I was watching a YouTube video on Banach-Tarski, which has a preamble section about Cantor's diagonalization argument and Hilbert's Hotel. My question is about this preamble material.
At c. 04:30 ff., the author presents Cantor's argument as follows. Consider numbering off the natural numbers with real numbers in $\left(0,1\right)$, e.g.
$$ \begin{array}{c|lcr} n \\ \hline 1 & 0.\color{red}50321642239817 \ldots \\ 2 & 0.0\color{red}7829136011205 \ldots \\ 3 & 0.31\color{red}11370055629 \ldots \\ 4 & 0.999\color{red}9261457682 \ldots \\ 5 & 0.0001\color{red}042507334 \ldots \\ \vdots & \vdots \end{array} $$
Then you could form a new real in $\left(0,1\right)$ not already in the list, e.g. $0.\color{red}{68281} \ldots$. Hence there are more reals than naturals.

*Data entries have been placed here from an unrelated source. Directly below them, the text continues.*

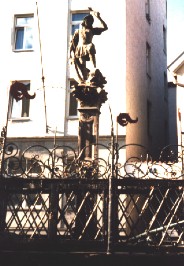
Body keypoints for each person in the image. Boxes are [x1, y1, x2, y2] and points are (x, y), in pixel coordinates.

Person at [70, 9, 108, 84]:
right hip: (80, 48)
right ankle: (85, 80)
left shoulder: (92, 30)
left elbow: (105, 28)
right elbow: (73, 42)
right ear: (84, 21)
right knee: (82, 66)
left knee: (91, 47)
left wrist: (98, 17)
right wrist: (71, 54)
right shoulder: (78, 31)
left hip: (88, 46)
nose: (89, 22)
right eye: (88, 21)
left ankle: (94, 68)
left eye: (91, 21)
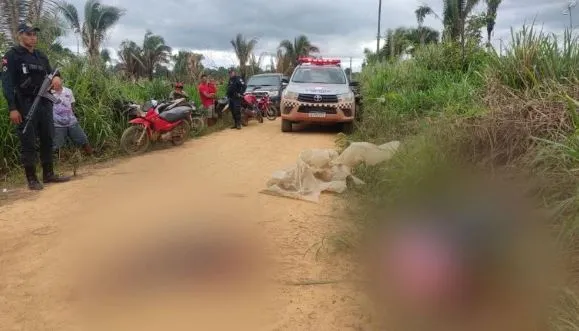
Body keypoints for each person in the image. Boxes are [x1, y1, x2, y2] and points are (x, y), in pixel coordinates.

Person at [1, 22, 70, 190]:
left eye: (34, 34)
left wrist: (56, 77)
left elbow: (52, 71)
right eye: (29, 34)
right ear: (20, 35)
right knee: (28, 140)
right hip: (24, 104)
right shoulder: (11, 55)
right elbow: (7, 83)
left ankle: (48, 174)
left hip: (45, 102)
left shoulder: (40, 55)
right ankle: (31, 178)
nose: (33, 37)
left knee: (47, 137)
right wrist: (12, 108)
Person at [50, 76, 95, 156]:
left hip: (71, 121)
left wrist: (71, 115)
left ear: (62, 81)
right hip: (57, 124)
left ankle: (92, 156)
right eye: (54, 84)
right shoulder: (49, 94)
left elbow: (72, 105)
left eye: (58, 83)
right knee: (56, 145)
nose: (56, 85)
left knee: (83, 139)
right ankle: (57, 163)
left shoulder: (68, 91)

I have two questions about this:
- Couldn't you run exactly the same argument (erroneously) for rational numbers in $\left(0,1\right)$? E.g. say I choose powers of $\frac{1}{2}$, giving:
$$ \begin{array}{c|lcr} n \\ \hline 1 & 0.\color{red}4999999999999 \ldots \\ 2 & 0.2\color{red}499999999999 \ldots \\ 3 & 0.12\color{red}49999999999 \ldots \\ 4 & 0.062\color{red}4999999999 \ldots \\ 5 & 0.0312\color{red}499999999 \ldots \\ \vdots & \vdots \end{array} $$
So $0.\color{red}{55555} \ldots$ is not in the list, suggesting that the cardinality of the rationals is greater than that of the naturals.
But a different argument shows that their cardinalities are the same. So there seems to be something wrong with the diagonal argument itself?
- As a separate objection, going back to the original example, couldn't the new, diagonalized entry, $0.68281 \ldots$, be treated as a new "guest" in Hilbert's Hotel, as the author later puts it (c. 06:50 ff.), and all entries in column 2 moved down one row, creating room?
- Admittedly, you could diagonalize this expanded list again; but then you could also move the guests down again. So the argument does not seem to show that there's any fundamental problem, i.e. that you can't continue pairing off the reals with the naturals forever?